The Crab Nebula, located 6,500 light years away in the constellation Taurus, is the remnant of a stellar explosion that occurred in 1054. At the heart of the expanding debris cloud lies a superdense neutron star that spins 30 times a second, sending pulses of radiation towards the Earth, rather like the sweeping beam of a lighthouse.


A Hubble visible light image of the Crab Nebula inset against a full-sky gamma ray map showing the location of the nebula (crosshairs). Image: NASA.

Several short-lived gamma-ray flares emanating from the Crab Nebula remnant had been detected by various space observatories since 2009 – and since the start of this year changes in X-ray brightness had also been noted – but on 12 April, NASA's Fermi and the Italian Space Agency's AGILE satellite watched as a "superflare" reached 30 times the background value of the remnant's gamma-ray output.
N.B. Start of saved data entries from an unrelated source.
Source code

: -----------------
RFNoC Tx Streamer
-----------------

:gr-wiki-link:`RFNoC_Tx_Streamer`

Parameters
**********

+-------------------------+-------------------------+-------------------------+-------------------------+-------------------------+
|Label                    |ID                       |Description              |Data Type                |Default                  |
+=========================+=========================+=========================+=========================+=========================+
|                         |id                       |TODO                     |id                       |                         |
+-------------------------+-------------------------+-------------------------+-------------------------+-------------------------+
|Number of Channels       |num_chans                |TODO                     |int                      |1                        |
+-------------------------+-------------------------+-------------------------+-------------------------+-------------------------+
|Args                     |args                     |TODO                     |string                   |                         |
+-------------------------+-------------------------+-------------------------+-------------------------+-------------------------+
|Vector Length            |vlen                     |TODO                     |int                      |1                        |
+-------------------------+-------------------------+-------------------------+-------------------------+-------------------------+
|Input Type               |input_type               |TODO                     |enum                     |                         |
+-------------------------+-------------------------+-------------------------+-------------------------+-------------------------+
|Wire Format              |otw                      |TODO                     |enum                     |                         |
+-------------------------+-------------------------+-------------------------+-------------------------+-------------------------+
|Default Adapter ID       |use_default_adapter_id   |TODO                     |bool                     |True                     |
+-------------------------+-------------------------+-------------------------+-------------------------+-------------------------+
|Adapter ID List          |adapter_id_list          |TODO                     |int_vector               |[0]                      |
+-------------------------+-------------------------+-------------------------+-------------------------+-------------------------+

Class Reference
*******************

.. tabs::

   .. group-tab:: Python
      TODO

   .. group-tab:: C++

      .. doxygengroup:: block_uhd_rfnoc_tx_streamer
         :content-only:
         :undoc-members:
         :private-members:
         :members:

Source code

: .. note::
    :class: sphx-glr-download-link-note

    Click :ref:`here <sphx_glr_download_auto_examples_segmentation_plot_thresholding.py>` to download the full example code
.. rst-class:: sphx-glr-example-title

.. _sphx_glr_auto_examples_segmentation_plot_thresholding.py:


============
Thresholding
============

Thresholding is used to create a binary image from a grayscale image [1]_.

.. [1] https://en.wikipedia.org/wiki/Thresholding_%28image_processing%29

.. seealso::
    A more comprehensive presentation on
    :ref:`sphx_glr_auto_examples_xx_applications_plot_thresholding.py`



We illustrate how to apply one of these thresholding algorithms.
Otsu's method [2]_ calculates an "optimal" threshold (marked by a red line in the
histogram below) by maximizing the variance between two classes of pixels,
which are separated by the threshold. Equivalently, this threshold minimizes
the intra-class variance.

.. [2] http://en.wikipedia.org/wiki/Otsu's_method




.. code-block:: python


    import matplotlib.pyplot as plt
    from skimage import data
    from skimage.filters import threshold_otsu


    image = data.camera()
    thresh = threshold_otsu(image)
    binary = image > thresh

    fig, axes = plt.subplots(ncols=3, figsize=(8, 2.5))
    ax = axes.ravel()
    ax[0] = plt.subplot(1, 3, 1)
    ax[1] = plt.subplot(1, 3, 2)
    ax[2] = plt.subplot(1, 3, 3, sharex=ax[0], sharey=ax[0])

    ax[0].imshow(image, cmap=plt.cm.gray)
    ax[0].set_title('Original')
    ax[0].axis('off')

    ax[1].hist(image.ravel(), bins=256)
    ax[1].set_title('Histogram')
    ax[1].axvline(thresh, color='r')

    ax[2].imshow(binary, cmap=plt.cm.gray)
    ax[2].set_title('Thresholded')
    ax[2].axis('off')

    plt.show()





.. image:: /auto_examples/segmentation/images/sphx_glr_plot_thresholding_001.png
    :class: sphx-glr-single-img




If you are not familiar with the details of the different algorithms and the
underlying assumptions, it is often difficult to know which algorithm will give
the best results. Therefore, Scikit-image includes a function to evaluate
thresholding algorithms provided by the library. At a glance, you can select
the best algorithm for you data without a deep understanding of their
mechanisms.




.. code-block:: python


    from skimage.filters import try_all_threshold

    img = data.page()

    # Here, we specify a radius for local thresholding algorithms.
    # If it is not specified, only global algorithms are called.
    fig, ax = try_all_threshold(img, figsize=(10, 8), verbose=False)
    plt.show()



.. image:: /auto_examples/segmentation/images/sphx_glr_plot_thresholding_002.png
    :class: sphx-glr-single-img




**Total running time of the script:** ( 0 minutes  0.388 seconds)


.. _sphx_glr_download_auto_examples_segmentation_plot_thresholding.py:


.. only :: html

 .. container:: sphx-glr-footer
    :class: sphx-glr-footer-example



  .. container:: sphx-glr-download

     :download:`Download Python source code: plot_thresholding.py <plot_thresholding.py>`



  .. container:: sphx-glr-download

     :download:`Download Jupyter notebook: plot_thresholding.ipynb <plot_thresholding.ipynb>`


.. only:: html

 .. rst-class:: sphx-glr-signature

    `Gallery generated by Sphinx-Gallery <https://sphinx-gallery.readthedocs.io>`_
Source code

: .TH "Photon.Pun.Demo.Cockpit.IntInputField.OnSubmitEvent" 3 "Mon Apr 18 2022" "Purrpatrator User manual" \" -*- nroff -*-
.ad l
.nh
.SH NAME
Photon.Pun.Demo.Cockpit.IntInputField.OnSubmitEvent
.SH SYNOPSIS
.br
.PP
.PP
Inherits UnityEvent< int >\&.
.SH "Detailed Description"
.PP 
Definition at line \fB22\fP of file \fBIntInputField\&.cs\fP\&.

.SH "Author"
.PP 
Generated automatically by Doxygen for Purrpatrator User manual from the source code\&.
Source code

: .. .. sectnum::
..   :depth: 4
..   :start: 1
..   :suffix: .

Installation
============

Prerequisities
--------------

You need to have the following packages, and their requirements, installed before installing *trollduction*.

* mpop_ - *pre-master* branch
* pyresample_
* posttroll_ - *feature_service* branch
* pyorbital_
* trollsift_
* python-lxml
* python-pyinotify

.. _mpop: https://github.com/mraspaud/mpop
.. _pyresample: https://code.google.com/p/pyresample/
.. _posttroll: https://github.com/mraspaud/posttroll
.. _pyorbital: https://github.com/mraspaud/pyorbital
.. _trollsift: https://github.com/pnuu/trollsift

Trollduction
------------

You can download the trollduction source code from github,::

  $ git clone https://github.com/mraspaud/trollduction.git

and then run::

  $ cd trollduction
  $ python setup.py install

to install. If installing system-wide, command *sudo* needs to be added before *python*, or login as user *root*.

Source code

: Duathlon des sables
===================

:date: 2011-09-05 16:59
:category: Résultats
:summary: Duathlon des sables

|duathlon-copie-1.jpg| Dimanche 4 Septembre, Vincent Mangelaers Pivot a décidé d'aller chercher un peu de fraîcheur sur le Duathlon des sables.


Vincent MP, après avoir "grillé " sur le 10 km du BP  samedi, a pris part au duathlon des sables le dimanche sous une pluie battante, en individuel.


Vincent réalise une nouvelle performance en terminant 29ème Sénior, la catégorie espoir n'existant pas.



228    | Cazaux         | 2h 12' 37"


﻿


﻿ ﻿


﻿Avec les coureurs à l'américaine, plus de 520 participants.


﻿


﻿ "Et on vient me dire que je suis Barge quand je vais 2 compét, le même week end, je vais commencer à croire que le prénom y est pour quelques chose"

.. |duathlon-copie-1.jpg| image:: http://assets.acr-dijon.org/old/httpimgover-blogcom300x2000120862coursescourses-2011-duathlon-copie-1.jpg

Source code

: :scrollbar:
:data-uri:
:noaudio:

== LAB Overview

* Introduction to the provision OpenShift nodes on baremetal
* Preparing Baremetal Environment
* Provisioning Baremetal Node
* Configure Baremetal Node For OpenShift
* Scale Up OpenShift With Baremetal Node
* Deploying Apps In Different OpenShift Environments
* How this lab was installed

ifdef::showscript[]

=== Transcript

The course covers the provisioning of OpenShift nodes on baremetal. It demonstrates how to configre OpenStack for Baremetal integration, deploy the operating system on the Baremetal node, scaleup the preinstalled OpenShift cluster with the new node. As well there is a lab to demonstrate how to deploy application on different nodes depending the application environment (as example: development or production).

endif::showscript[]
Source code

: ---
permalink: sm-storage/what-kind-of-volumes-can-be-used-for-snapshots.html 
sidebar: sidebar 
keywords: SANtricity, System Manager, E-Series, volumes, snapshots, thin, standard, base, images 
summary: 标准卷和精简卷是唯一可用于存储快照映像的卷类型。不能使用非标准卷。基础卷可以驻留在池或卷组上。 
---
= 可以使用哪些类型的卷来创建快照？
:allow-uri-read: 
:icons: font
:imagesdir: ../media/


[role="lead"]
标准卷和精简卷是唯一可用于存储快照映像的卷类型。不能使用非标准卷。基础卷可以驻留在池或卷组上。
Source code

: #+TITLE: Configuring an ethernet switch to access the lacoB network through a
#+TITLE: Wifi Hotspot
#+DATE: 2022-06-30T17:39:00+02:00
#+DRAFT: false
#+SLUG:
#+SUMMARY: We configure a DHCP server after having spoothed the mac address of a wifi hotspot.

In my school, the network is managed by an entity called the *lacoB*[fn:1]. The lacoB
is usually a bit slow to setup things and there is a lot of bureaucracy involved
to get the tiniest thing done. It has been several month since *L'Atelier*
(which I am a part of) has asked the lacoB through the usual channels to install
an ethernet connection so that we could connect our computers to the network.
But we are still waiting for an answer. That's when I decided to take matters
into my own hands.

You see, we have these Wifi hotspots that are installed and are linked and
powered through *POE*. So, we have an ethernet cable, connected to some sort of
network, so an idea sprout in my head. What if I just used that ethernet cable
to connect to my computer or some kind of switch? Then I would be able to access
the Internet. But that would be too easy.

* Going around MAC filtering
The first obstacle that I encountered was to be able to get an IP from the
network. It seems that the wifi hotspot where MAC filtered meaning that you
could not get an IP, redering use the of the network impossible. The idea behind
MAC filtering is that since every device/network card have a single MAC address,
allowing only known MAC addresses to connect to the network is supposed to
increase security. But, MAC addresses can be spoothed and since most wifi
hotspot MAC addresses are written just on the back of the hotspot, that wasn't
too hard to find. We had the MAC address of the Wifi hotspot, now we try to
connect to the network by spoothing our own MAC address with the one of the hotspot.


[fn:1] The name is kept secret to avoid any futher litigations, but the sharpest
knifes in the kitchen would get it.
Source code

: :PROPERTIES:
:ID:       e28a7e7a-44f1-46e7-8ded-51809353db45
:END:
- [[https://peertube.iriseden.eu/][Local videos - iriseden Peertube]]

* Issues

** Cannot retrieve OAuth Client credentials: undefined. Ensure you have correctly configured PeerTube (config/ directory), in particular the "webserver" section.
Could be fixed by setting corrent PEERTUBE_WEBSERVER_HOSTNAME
A second, even brighter, flare erupted on 16 April, with activity subsiding just two days later.

"These superflares are the most intense outbursts we've seen to date, and they are all extremely puzzling events," says Alice Harding at NASA's Goddard Space Flight Center. "We think they are caused by sudden rearrangements of the magnetic field not far from the neutron star, but exactly where that's happening remains a mystery."


A comparison of gamma-ray emission with energies greater than 100 million electron volts from a region of the sky centered on the Crab Nebula under "normal" conditions (left), and at the peak of the superflare, on 14 April (right). Image: NASA/DOE/Fermi LAT/R. Buehler.

During this restructuring, particles accelerated to nearly the speed of light interact with the magnetic field to produce gamma rays. Based on the observations of the April outbursts, scientists estimate that the size of the region emitting the gamma-rays must be comparable to the size of our own Solar System.

“The Crab Nebula hosts high-energy variability that we’re only now fully appreciating,” adds Fermi scientist Rolf Buehler of the Kavli Institute for Particle Astrophysics and Cosmology.